━━━━━ Exercise data

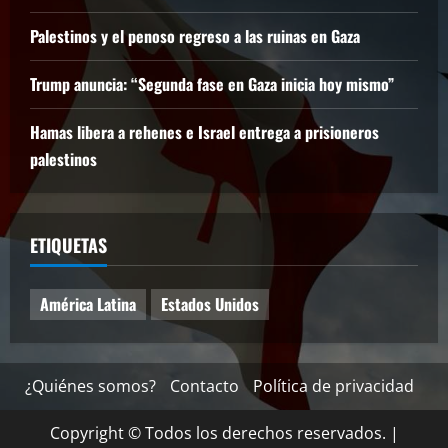
Palestinos y el penoso regreso a las ruinas en Gaza
Trump anuncia: “Segunda fase en Gaza inicia hoy mismo”
Hamas libera a rehenes e Israel entrega a prisioneros
palestinos
ETIQUETAS
América Latina
Estados Unidos
¿Quiénes somos?
Contacto
Política de privacidad
Copyright © Todos los derechos reservados.
|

━━━━━━━━━━

> **What you are asked to do**:
Give back, exactly and with nothing added, the lines from the line containing "Estados Unidos" through the final line of the records above, both of them included.

> **Result for this exercise**:
Estados Unidos
¿Quiénes somos?
Contacto
Política de privacidad
Copyright © Todos los derechos reservados.
|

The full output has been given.